Yeah, that’s him. It feels strange to address him as Ghoul, but it’s not like he gave her a name. Would he give her his name if she asked? Surely he went by one at some point. “What’s your name?”
“Don’t worry about it.”
Ugh, he’s such a weirdo. Even if he did just save her life, maybe he’s going to think this makes them truly even and he can start treating her however he’d like again. “Why are you such a jerk?” She groans, eyes fluttering as she fights off sleep. If he smacks her across the face for asking, so be it.
Instead of responding with anger, his shoulders slump and he sighs, as if…
It reminds her of the meetings she had to have with troublemakers in her classroom to discuss their behaviour. They always felt guilty about whatever they did, and they always knew that it was wrong. They were almost always willing to try and make it right with other students.
“I’m not.”
Well, that’s something.
She definitely wasn’t aiming for a full blown apology from him when she confronted him, but even this is more than what she anticipated.
Childishly, she wants to test him. She must have a concussion or something.
“I’m going to make up a name for you if you don’t tell me what to call you. It’s gonna be… Mr. No nose.”
Lucy’s stomach flips, anticipating being shot. Why the fudge did she just say that to the ghoul?!
She can’t even force herself to look at him from across the fire, until she hears the slightest hint of laughter in his scoff. Sure enough, his lips are quirked up the tiniest bit, and it’s the most human he’s ever looked.
“You go ahead and do that.”
Lucy smiles back at him long after he stops smiling, long enough for his relaxed face to turn a bit discontented by her beaming at him. Despite annoying him, he doesn’t say anything cruel, and he sure as heck keeps his distance from her.
After a few weeks of a truly equal partnership with the ghoul, the distance starts to close more and more, in a positive way this time. They’re basically living out of each other's pockets by the time they’re close to New Vegas.
“I’m looking for my daughter. And my ex-wife.”
Lucy shoots her head up from her meal, meeting his reluctant gaze. She had asked him earlier about his family and he got quiet again.
“Oh.”
A million questions race through her mind. “How old is your daughter?” She asks timidly, not sure if he’ll answer or not. At least now, she’s confident he’s not going to pistol whip her for asking.
“Seven.”
Lucy gulps, imagining what he was like as a father and a husband. Ex-husband, she notes. That feels important to her, but she can’t quite place why. He’s been looking for them for over 200 years, so he’s a good dad in her books.
“We’re gonna find her.”
The ghoul nods sadly, like he doesn’t quite believe it, but the sentiment clearly moves him. “Really. We are.” The earnestness in her voice settles between them, and she feels a permanent shift happen in their relationship.

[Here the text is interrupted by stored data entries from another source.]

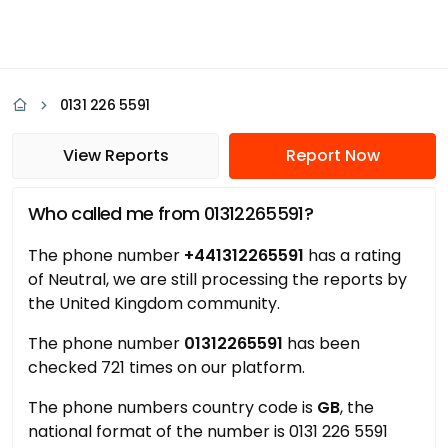
0131 226 5591
View Reports
Report Now
Who called me from 01312265591?
The phone number
+441312265591
has a rating
of Neutral, we are still processing the reports by
the United Kingdom community.
The phone number
01312265591
has been
checked 721 times on our platform.
The phone numbers country code is
GB
, the
national format of the number is 0131 226 5591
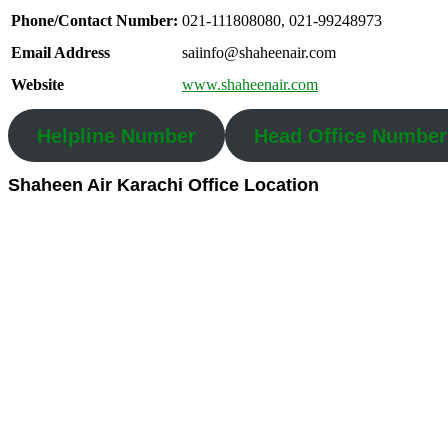
Phone/Contact Number:
021-111808080, 021-99248973
Email Address
saiinfo@shaheenair.com
Website
www.shaheenair.com
Helpline Number
Head Office Number
Shaheen Air Karachi Office Location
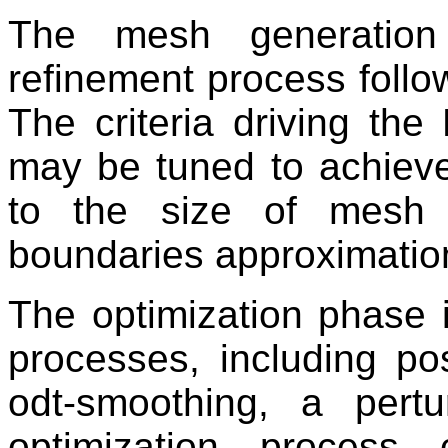
The mesh generation
refinement process follo
The criteria driving th
may be tuned to achieve
to the size of mesh 
boundaries approximation
The optimization phase 
processes, including po
odt-smoothing, a per
optimization process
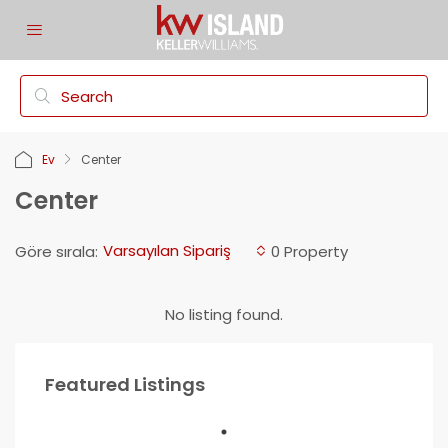
Ev
Center
Center
Varsayılan Sipariş
Göre sırala:
0 Property
No listing found.
Featured Listings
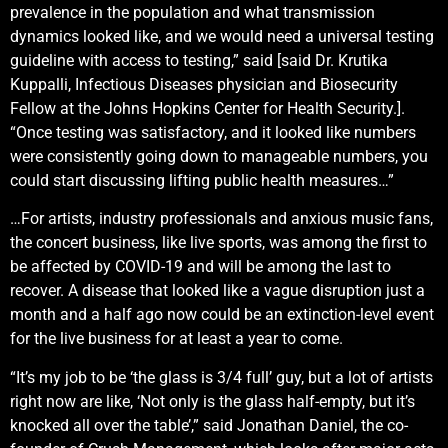
prevalence in the population and what transmission
dynamics looked like, and we would need a universal testing
guideline with access to testing,” said [said Dr. Krutika
Kuppalli, Infectious Diseases physician and Biosecurity
Fellow at the Johns Hopkins Center for Health Security.].
“Once testing was satisfactory, and it looked like numbers
were consistently going down to manageable numbers, you
could start discussing lifting public health measures…”
…For artists, industry professionals and anxious music fans,
the concert business, like live sports, was among the first to
be affected by COVID-19 and will be among the last to
recover. A disease that looked like a vague disruption just a
month and a half ago now could be an extinction-level event
for the live business for at least a year to come.
“It’s my job to be ‘the glass is 3/4 full’ guy, but a lot of artists
right now are like, ‘Not only is the glass half-empty, but it’s
knocked all over the table’,” said Jonathan Daniel, the co-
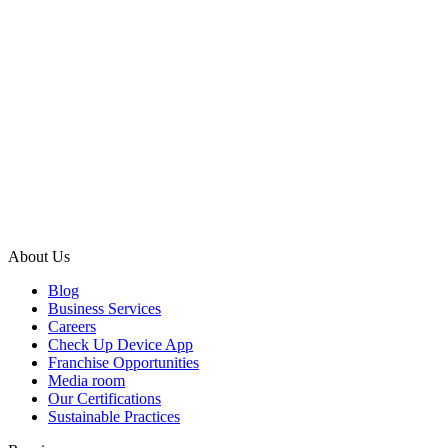
About Us
Blog
Business Services
Careers
Check Up Device App
Franchise Opportunities
Media room
Our Certifications
Sustainable Practices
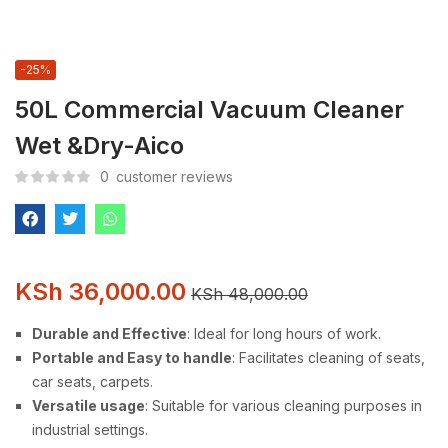
-25%
50L Commercial Vacuum Cleaner
Wet &Dry-Aico
0
customer reviews
KSh
36,000.00
KSh
48,000.00
Durable and Effective
: Ideal for long hours of work.
Portable and Easy to handle
: Facilitates cleaning of seats,
car seats, carpets.
Versatile usage
: Suitable for various cleaning purposes in
industrial settings.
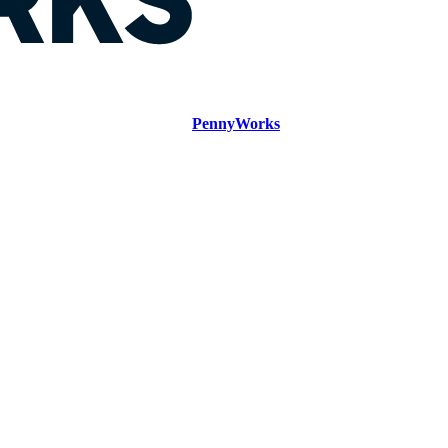
PennyWorks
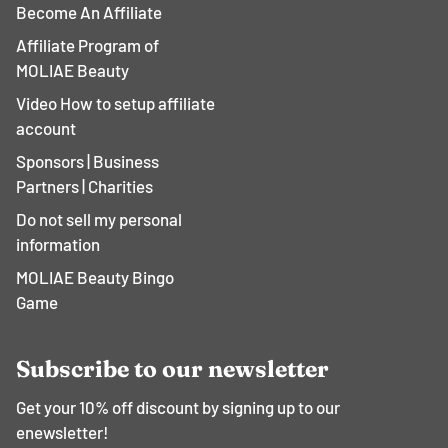
Become An Affiliate
Affiliate Program of
MOLIAE Beauty
Video How to setup affiliate
account
Sponsors | Business
Partners | Charities
Do not sell my personal
information
MOLIAE Beauty Bingo
Game
Subscribe to our newsletter
Get your 10% off discount by signing up to our
enewsletter!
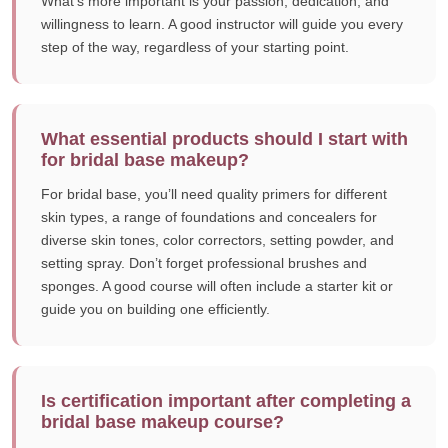
What’s more important is your passion, dedication, and
willingness to learn. A good instructor will guide you every
step of the way, regardless of your starting point.
What essential products should I start with
for bridal base makeup?
For bridal base, you’ll need quality primers for different
skin types, a range of foundations and concealers for
diverse skin tones, color correctors, setting powder, and
setting spray. Don’t forget professional brushes and
sponges. A good course will often include a starter kit or
guide you on building one efficiently.
Is certification important after completing a
bridal base makeup course?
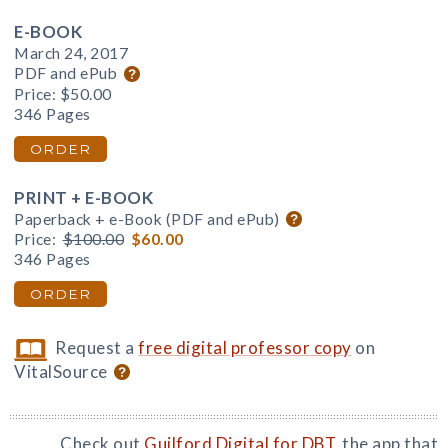
E-BOOK
March 24, 2017
PDF and ePub
Price:
$50.00
346 Pages
ORDER
PRINT + E-BOOK
Paperback + e-Book (PDF and ePub)
Price:
$100.00
$60.00
346 Pages
ORDER
Request a
free digital professor copy
on
VitalSource
Check out
Guilford Digital for DBT
, the app that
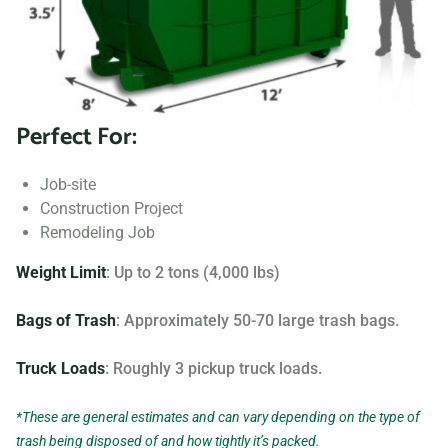
Searching for “dumpster rentals near me?” Contact us
today to learn more about our dumpster rental options, and
let us help you choose the right one for your project.
Perfect For:
Your dumpster needs are based on the type of project and
debris you will be throwing away. We offer many different
Job-site
sizing and specifications, but below you can find the most
Construction Project
popular.
Remodeling Job
Weight Limit
: Up to 2 tons (4,000 lbs)
Bags of Trash
: Approximately 50-70 large trash bags.
Truck Loads
: Roughly 3 pickup truck loads.
*These are general estimates and can vary depending on the type of
trash being disposed of and how tightly it’s packed.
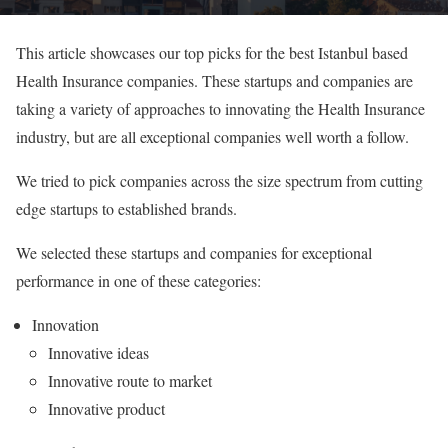
This article showcases our top picks for the best Istanbul based
Health Insurance companies. These startups and companies are
taking a variety of approaches to innovating the Health Insurance
industry, but are all exceptional companies well worth a follow.
We tried to pick companies across the size spectrum from cutting
edge startups to established brands.
We selected these startups and companies for exceptional
performance in one of these categories:
Innovation
Innovative ideas
Innovative route to market
Innovative product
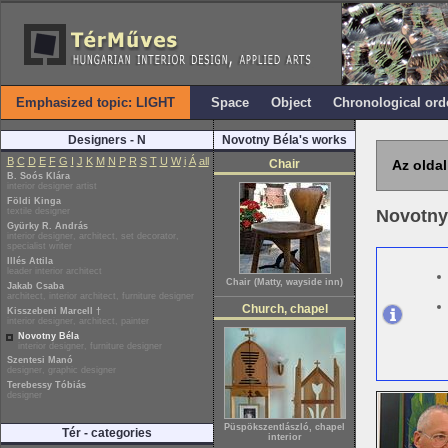
Emphasized topic: LIGHT
Space
Object
Chronological ord
Designers - N
Novotny Béla's works
B
C
D
E
F
G
I
J
K
M
N
P
R
S
T
U
W
i
Á
all
Chair
Az oldal
B. Soós Klára
interior designer artist
Földi Kinga
textile designer
Novotny
Gyürky R. András
interior designer, architect, set decorator,
specialist writer
Illés Attila
leader interior architect
Chair (Matty, wayside inn)
Jakab Csaba
architect, interior architect, furniture designer
Church, chapel
Kisszebeni Marcell †
interior designer, architect, painter
Novotny Béla
interior designer, furniture designer
Szentesi Manó
designer, graphic designer
Terebessy Tóbiás
designer
Püspökszentlászló, chapel
Tér - categories
interior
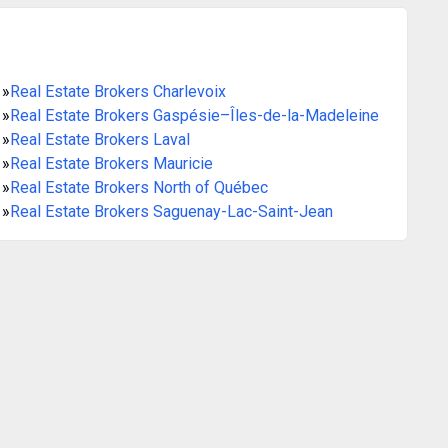
»
Real Estate Brokers Charlevoix
»
Real Estate Brokers Gaspésie–Îles-de-la-Madeleine
»
Real Estate Brokers Laval
»
Real Estate Brokers Mauricie
»
Real Estate Brokers North of Québec
»
Real Estate Brokers Saguenay-Lac-Saint-Jean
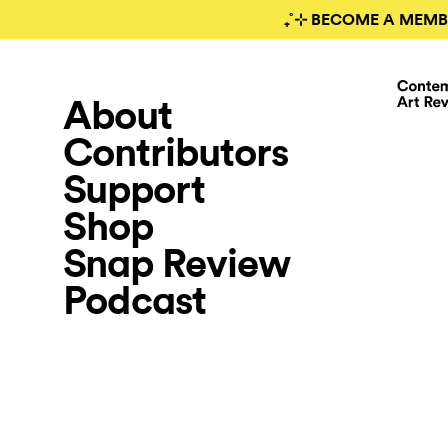
₊˚⊹ BECOME A MEMB
About
Contributors
Support
Shop
Snap Review
Podcast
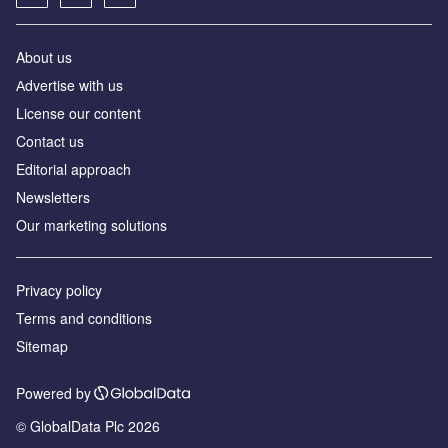
About us
Аdvertise with us
License our content
Contact us
Editorial approach
Newsletters
Our marketing solutions
Privacy policy
Terms and conditions
Sitemap
Powered by
© GlobalData Plc 2026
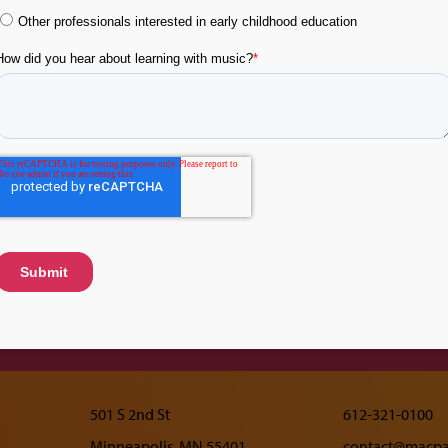
Resources
About Learn
Music
Topics
Tip Sheets
Research
Flashcards
Leadership
Videos
Advisory Comm
Acknowledgem
501 S 2nd St
612-321-0100
Minneapolis, MN 55401
contact@macpai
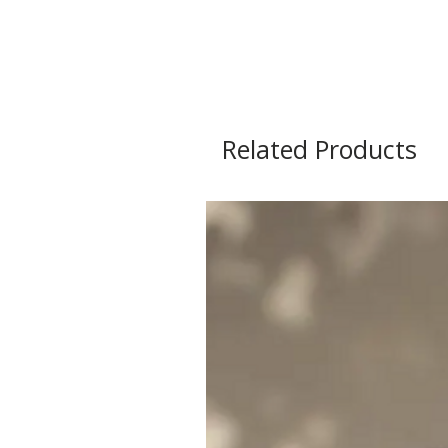
Related Products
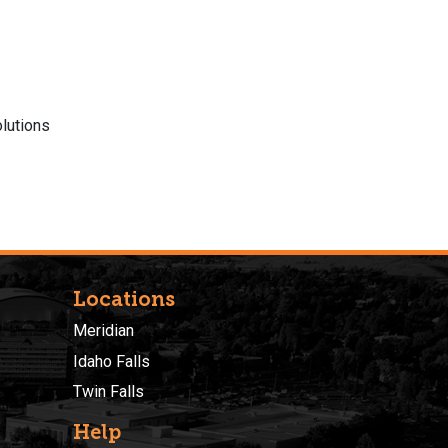
lutions
Locations
Meridian
Idaho Falls
Twin Falls
Help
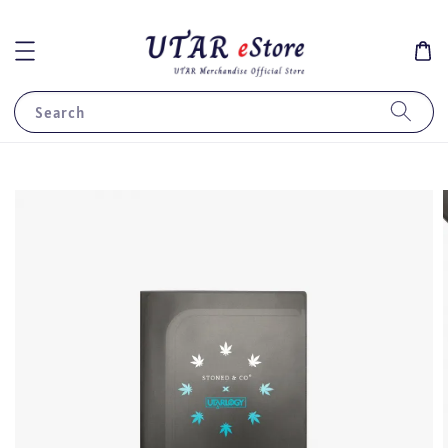
Search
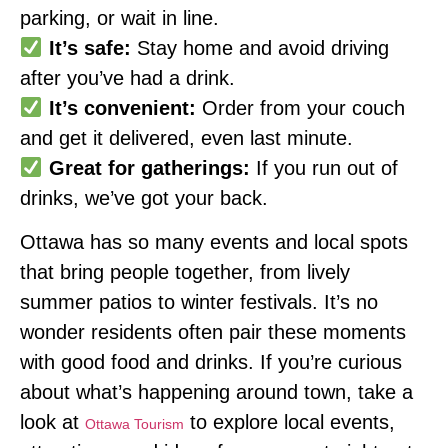
parking, or wait in line.
It’s safe:
Stay home and avoid driving
after you’ve had a drink.
It’s convenient:
Order from your couch
and get it delivered, even last minute.
Great for gatherings:
If you run out of
drinks, we’ve got your back.
Ottawa has so many events and local spots
that bring people together, from lively
summer patios to winter festivals. It’s no
wonder residents often pair these moments
with good food and drinks. If you’re curious
about what’s happening around town, take a
look at
to explore local events,
Ottawa Tourism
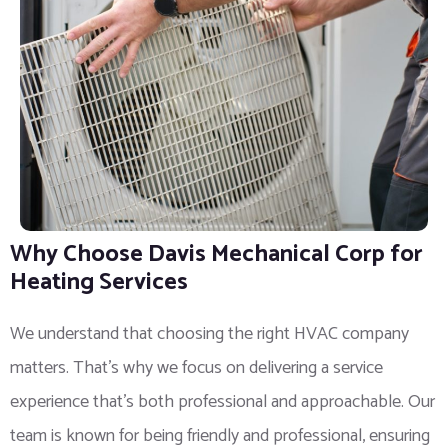
Why Choose Davis Mechanical Corp for
Heating Services
We understand that choosing the right HVAC company
matters. That’s why we focus on delivering a service
experience that’s both professional and approachable. Our
team is known for being friendly and professional, ensuring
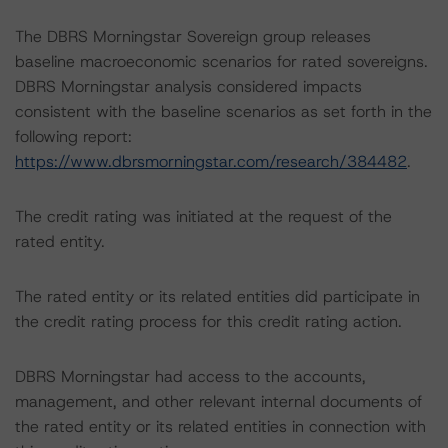
The DBRS Morningstar Sovereign group releases
baseline macroeconomic scenarios for rated sovereigns.
DBRS Morningstar analysis considered impacts
consistent with the baseline scenarios as set forth in the
following report:
https://www.dbrsmorningstar.com/research/384482
.
The credit rating was initiated at the request of the
rated entity.
The rated entity or its related entities did participate in
the credit rating process for this credit rating action.
DBRS Morningstar had access to the accounts,
management, and other relevant internal documents of
the rated entity or its related entities in connection with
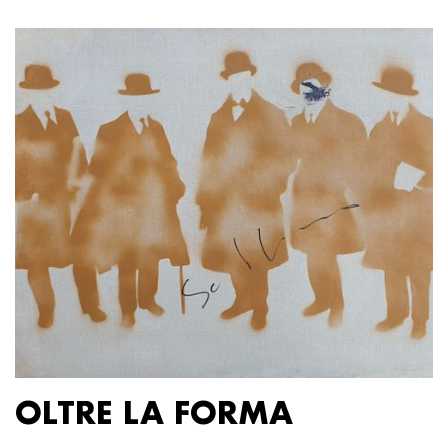
OLTRE LA FORMA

“I need to remember…” he doesn’t finish his sentence, but she knows by the way he looks down at himself, weapons and scarred skin. He needs to remember how to be a dad, how to be a person who is capable of being loving and gentle. At least, that’s what Lucy thinks his eyes are saying. She doesn’t want to take all the credit, but calling him out seems to have re-wired his brain in some way.
She’s glad she didn’t ditch him in the desert. What comes after finding her father, she doesn’t know, but she intends to keep her promise.